Présenté comme un « cauchemar », un « exorcisme » et un « opéra électronique » — industriel serait plus exact, vraiment, l'album n'est qu'en partie électronique —, Spears Into Hooks a des influences qui vont du power electronics au klezmer, des passages qui peuvent faire penser à Swans ou à Diamanda Galás, on ne sait jamais où l'artiste nous emmène. Neuf pistes et autant, si ce n'est davantage, de styles. “Weekend Away Break” avec sa rengaine d'avant-guerre donne la nausée. “Me Last Granny” avec sa voix presque seule est terrifiant.

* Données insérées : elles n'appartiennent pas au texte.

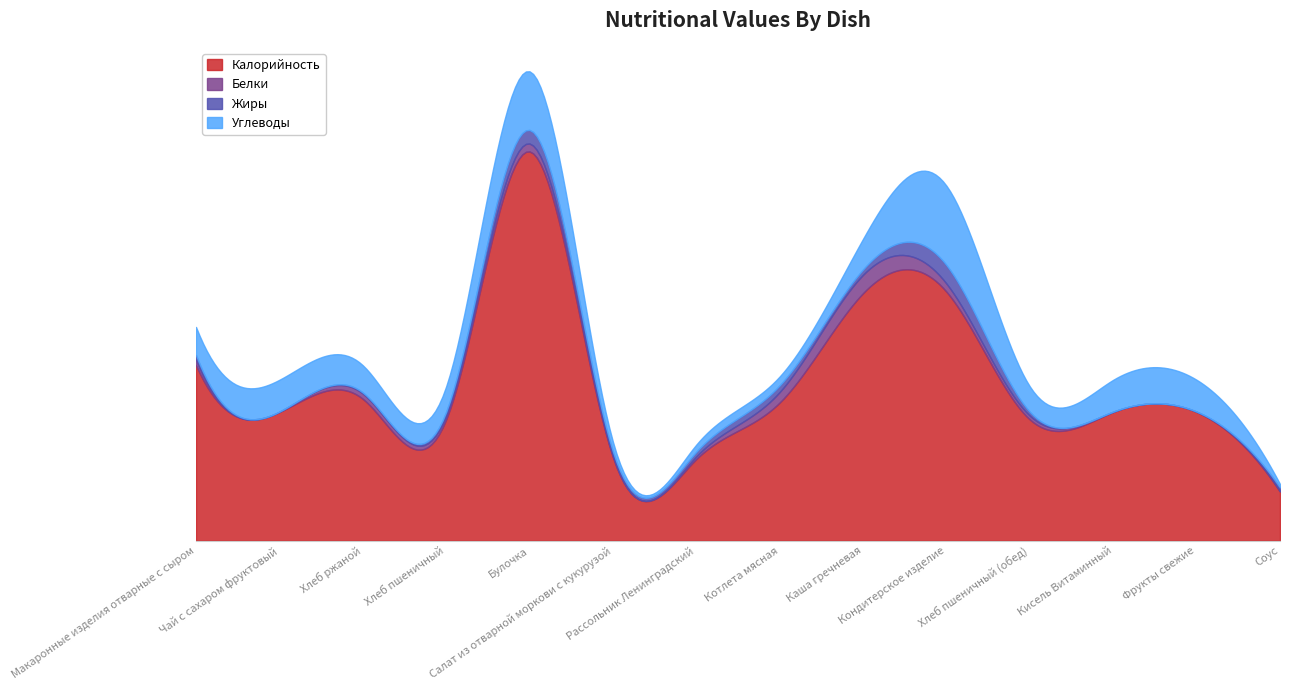

What is the label of the 5th point from the left?

Булочка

Il s'agit aussi d'un album à thème politique, sur Israël dans les années 1990. Ça se traduit par de la tension, de la rancœur et de la violence partout. C'est un cauchemar polymorphe, captivant, je pensais l'écouter juste une fois pour voir mais j'y retourne plus souvent que je ne l'aurais imaginé.

https://meiraasher.bandcamp.com/album/spears-into-hooks-2
http://www.crammed.be/index.php?id=37&rel_id=129





The Fireman, c'est le projet ambient house de Youth (le bassiste de Killing Joke) et Paul McCartney. Rushes est un album doucement psychédélique, ensoleillé, avec beaucoup de guitares, quelques instruments exotiques… un album électronique qui utilise pas mal de sons acoustiques et n'en est que plus agréable, même si nappes et samples ne sont pas en reste. On ne dirait pas à l'écoute que les artistes viennent d'horizons qui n'ont rien à voir !

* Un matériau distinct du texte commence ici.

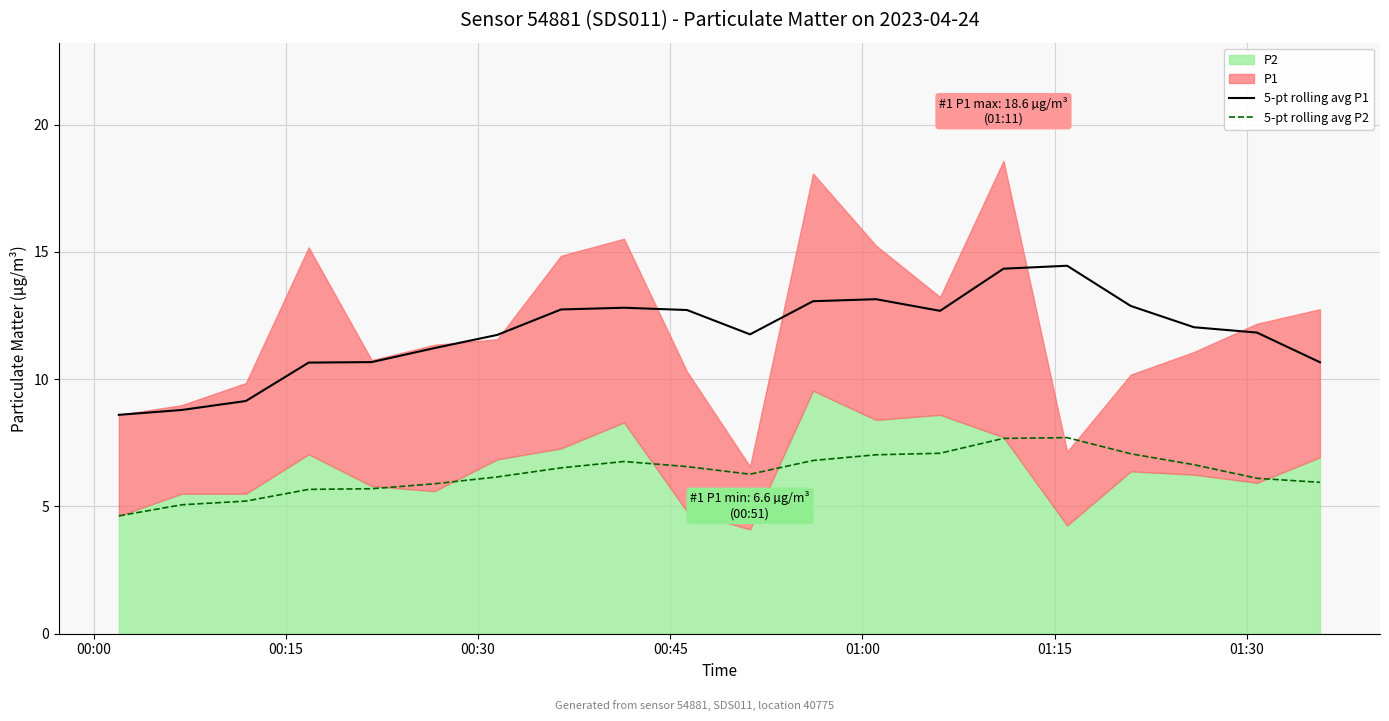

True or false: 5-pt rolling avg P1 and 5-pt rolling avg P2 cross at least once.

False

Les répétitions, très présentes, ne pèsent jamais. Et moi qui ai toujours trouvé le gros album d'ambient house (The Orb's Adventures Beyond the Ultraworld) décevant, trop long, avec des passages lourdingues… je dois dire que je lui préfère nettement cette alternative.

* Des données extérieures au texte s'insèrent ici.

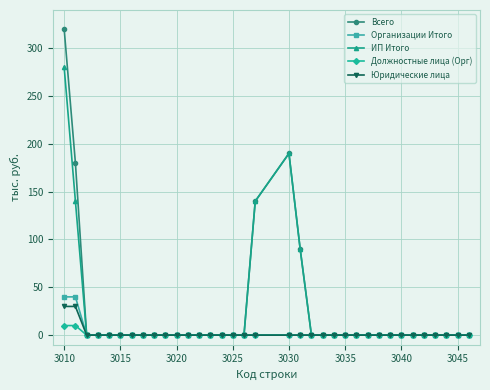

Does the chart display data point markers on the line(s)?

Yes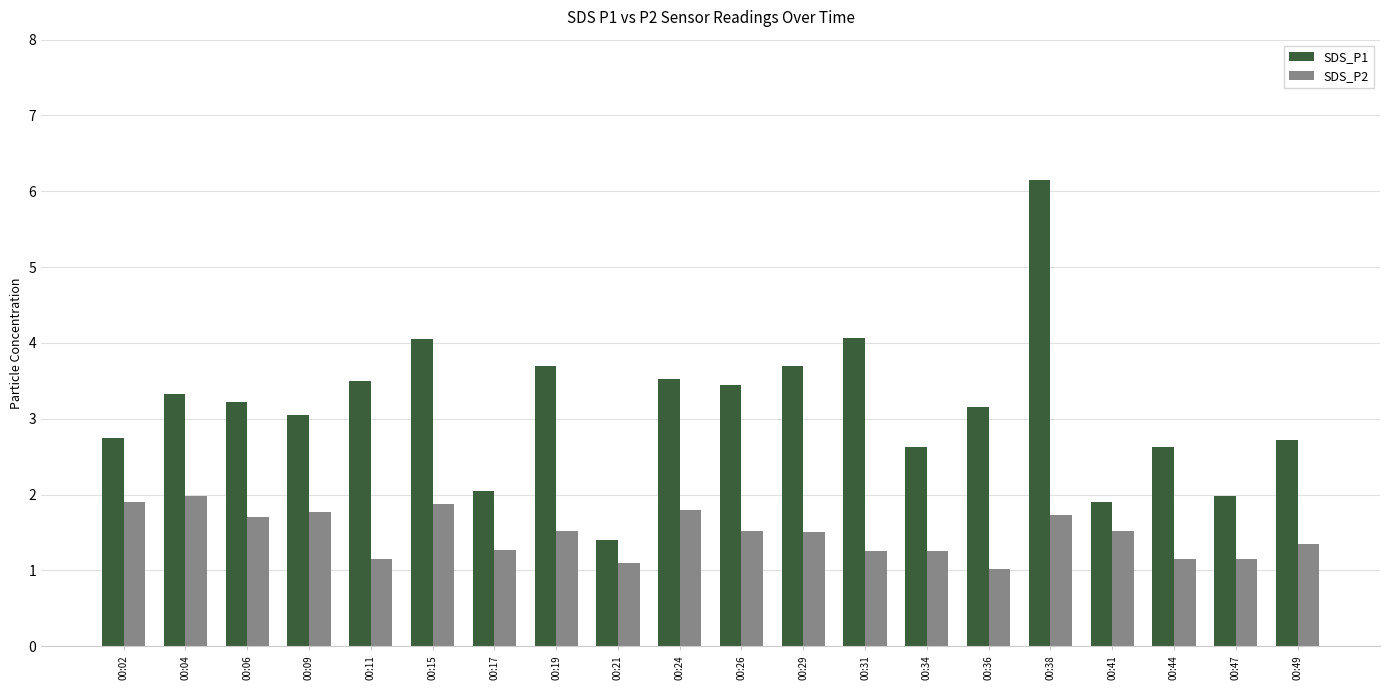

What is the greatest value displayed?

6.2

Leur album précédent était plus électronique, je ne l'ai pas beaucoup écouté encore. Je n'ai pas encore écouté le suivant, sorti dix ans après, paraît qu'il ressemble à Animal Collective (je ne sais pas encore si c'est une bonne chose).





Fallen Angel de Serafuse me fait penser à du verre. Une construction en verre, froide, brillante, complexe, avec des reflets irisés. C'est un album d'ambient techno avec quelques aspects arctic ambient, drone ou space ambient, un disque peu connu sorti chez Charrm, le label de :zoviet*france:. L'artiste (ou le groupe ?) n'a sorti que ce disque-là, de manière anonyme — aucune information nulle part, rien avant, rien après. L'artiste connu le plus proche serait Biosphere, je pense. Ça fait depuis des mois que j'écoute Fallen Angel et il m'est arrivé de regarder ma montre et de me dépêcher de rentrer chez moi pour avoir le temps de l'écouter en entier. Une perle cachée.